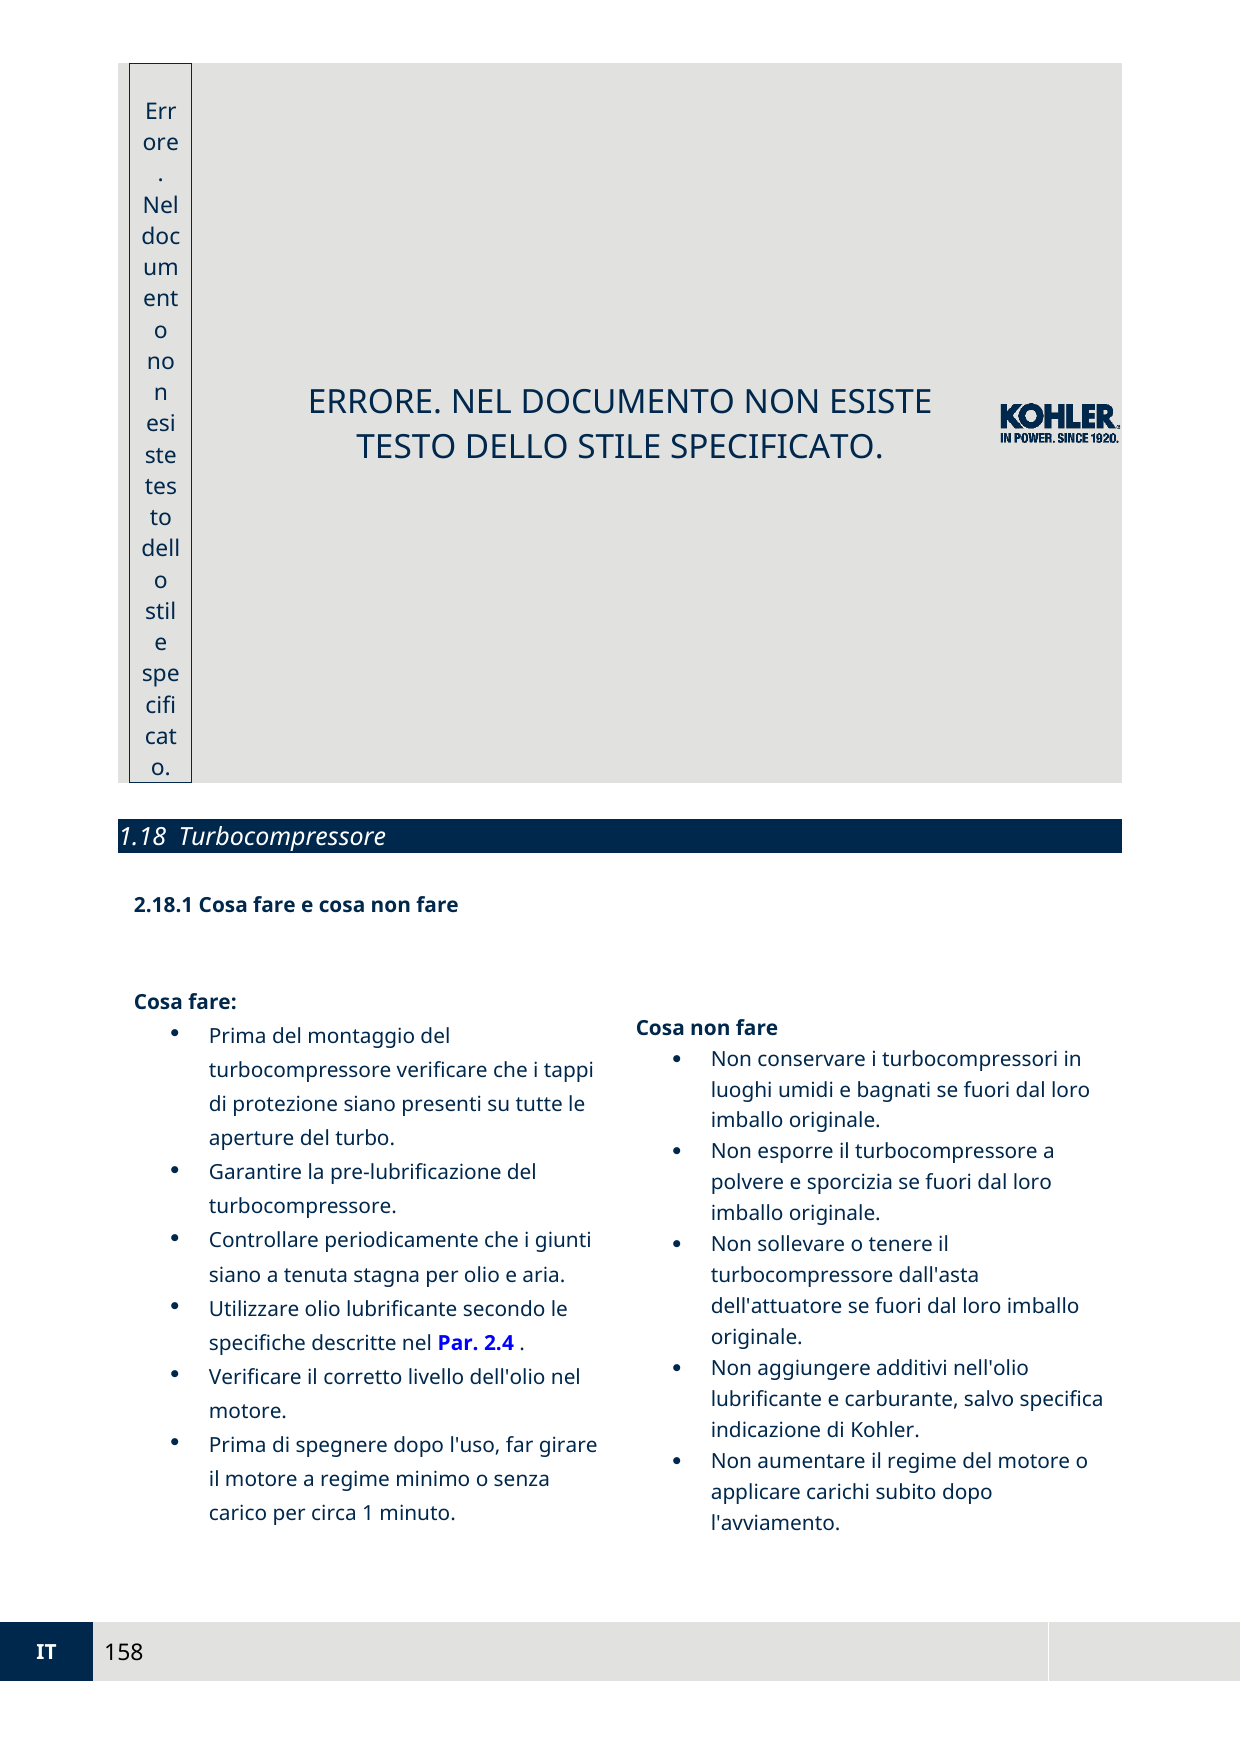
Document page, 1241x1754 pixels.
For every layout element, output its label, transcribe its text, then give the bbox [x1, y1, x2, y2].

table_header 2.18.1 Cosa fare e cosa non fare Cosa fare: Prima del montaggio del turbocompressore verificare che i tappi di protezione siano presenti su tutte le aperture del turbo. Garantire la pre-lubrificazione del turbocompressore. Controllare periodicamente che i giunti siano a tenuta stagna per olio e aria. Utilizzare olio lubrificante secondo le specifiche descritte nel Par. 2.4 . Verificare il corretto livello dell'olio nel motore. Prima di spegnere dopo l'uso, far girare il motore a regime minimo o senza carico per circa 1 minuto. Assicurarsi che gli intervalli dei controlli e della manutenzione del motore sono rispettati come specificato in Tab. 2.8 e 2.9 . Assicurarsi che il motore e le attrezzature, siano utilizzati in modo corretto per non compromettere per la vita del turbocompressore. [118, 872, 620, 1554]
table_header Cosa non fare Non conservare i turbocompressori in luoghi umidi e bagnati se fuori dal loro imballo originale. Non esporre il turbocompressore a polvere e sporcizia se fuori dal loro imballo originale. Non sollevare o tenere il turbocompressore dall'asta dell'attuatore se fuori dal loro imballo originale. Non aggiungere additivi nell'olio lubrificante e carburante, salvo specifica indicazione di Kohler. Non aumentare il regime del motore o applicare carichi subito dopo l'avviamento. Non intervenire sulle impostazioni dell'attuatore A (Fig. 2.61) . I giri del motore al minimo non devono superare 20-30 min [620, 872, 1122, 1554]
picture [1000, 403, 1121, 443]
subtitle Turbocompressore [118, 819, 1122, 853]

-.-.-

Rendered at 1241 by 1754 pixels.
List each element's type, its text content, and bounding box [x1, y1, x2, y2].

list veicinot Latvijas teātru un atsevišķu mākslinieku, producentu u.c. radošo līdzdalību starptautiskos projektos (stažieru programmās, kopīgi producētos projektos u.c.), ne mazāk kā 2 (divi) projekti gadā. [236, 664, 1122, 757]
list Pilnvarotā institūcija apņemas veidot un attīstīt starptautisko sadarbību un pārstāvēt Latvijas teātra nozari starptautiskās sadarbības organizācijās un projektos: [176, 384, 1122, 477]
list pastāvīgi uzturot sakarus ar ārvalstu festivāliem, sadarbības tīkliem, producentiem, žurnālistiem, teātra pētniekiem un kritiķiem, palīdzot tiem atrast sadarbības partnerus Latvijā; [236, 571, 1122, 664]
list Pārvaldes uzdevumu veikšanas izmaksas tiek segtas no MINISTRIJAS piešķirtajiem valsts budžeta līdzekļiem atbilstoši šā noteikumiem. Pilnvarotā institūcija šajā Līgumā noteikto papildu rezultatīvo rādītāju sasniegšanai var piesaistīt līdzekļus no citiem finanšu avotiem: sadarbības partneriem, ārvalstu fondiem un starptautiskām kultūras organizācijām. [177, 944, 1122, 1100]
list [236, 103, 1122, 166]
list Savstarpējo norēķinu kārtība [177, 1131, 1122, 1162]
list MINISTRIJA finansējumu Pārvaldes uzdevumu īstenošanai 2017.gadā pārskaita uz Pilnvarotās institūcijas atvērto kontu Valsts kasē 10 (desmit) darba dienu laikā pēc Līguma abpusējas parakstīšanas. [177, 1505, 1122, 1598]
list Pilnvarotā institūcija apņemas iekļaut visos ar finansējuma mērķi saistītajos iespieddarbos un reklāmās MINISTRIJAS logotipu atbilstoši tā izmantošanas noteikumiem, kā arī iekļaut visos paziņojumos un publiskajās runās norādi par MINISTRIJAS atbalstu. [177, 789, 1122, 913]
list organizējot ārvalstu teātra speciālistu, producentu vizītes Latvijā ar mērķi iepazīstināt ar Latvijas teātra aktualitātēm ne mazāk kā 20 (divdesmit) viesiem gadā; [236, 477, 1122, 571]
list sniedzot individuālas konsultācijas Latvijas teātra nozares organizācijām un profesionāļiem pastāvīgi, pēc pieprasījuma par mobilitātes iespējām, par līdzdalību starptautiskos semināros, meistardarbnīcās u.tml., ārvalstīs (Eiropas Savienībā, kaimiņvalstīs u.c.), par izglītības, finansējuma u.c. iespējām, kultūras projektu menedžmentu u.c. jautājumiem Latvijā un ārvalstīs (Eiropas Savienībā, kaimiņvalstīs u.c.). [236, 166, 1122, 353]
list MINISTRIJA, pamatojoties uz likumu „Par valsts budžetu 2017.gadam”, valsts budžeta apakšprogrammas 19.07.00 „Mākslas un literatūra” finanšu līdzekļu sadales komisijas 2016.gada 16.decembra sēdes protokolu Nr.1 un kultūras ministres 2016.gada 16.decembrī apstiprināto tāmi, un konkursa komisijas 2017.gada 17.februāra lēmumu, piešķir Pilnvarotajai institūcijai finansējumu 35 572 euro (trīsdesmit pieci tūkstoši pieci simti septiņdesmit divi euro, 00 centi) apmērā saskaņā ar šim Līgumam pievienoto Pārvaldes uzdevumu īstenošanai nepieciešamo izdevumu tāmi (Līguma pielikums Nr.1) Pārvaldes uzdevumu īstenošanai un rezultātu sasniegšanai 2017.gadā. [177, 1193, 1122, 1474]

-.-.-

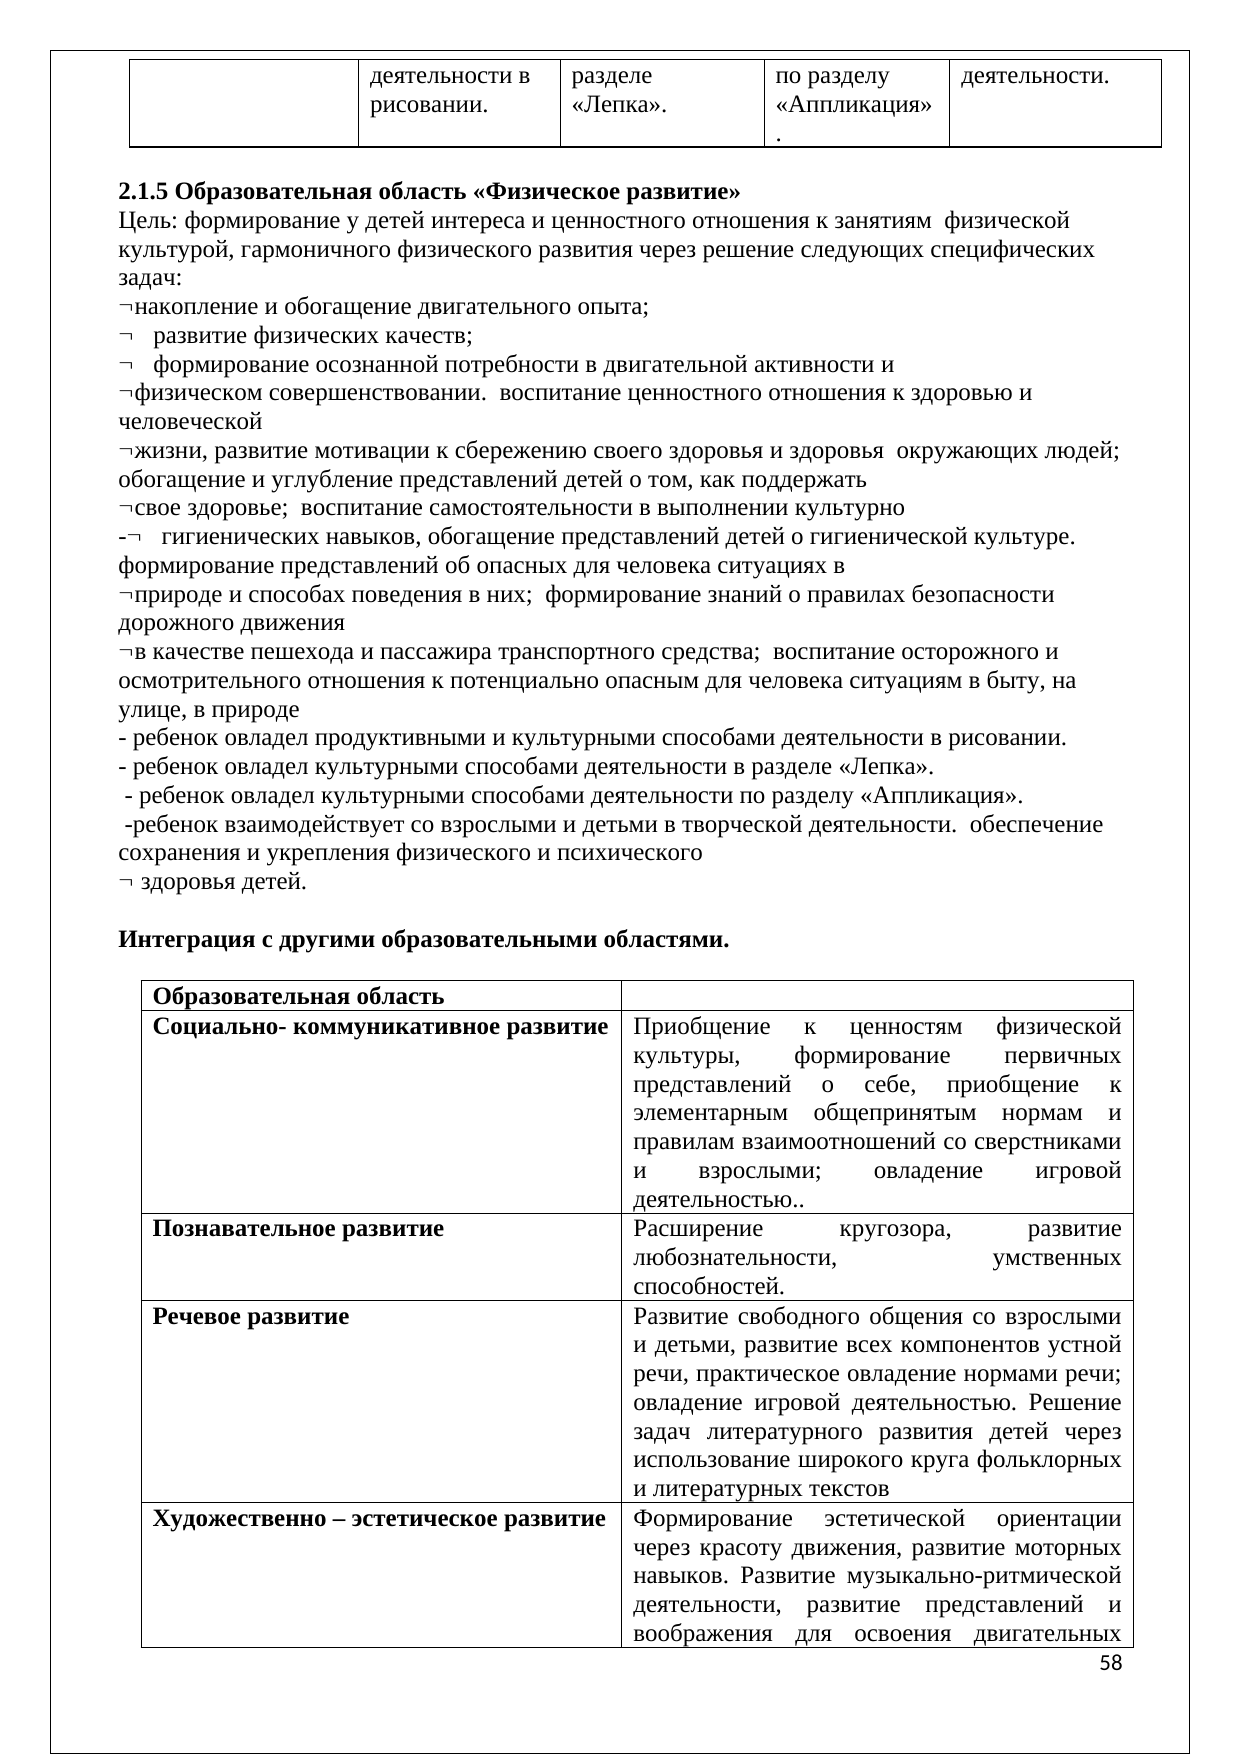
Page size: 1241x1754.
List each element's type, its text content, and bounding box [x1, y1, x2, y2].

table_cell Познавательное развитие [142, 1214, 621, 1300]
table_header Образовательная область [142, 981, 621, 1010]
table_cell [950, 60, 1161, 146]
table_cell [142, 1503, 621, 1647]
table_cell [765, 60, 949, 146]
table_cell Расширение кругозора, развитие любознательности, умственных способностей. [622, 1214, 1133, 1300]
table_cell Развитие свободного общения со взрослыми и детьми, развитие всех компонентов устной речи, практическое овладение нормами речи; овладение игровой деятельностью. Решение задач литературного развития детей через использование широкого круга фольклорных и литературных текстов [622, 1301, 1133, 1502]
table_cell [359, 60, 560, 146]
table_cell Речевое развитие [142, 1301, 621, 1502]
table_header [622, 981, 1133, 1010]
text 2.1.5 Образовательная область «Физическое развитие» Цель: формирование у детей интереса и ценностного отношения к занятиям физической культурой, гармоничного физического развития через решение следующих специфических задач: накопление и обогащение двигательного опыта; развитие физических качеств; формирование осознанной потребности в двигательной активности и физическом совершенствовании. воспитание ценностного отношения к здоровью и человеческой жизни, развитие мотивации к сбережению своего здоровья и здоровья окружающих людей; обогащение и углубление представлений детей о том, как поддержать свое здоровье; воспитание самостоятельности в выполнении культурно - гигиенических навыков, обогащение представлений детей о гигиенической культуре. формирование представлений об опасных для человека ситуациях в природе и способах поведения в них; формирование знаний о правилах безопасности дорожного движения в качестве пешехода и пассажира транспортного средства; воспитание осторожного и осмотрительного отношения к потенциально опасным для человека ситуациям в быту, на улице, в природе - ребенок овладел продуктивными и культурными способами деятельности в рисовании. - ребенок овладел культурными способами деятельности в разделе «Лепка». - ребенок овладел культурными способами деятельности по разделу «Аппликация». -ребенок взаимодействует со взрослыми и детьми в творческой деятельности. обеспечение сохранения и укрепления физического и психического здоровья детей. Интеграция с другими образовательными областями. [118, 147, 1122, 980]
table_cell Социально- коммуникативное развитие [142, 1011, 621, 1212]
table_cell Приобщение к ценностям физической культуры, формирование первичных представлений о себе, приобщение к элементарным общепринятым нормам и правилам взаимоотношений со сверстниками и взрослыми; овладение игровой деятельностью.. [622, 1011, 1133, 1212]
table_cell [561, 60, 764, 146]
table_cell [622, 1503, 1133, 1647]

-.-.-

> **What is needed**
Scan the records above. Return every line with "pixels" in it.

> **Response below**
Document page, 1241x1754 pixels.
Rendered at 1241 by 1754 pixels.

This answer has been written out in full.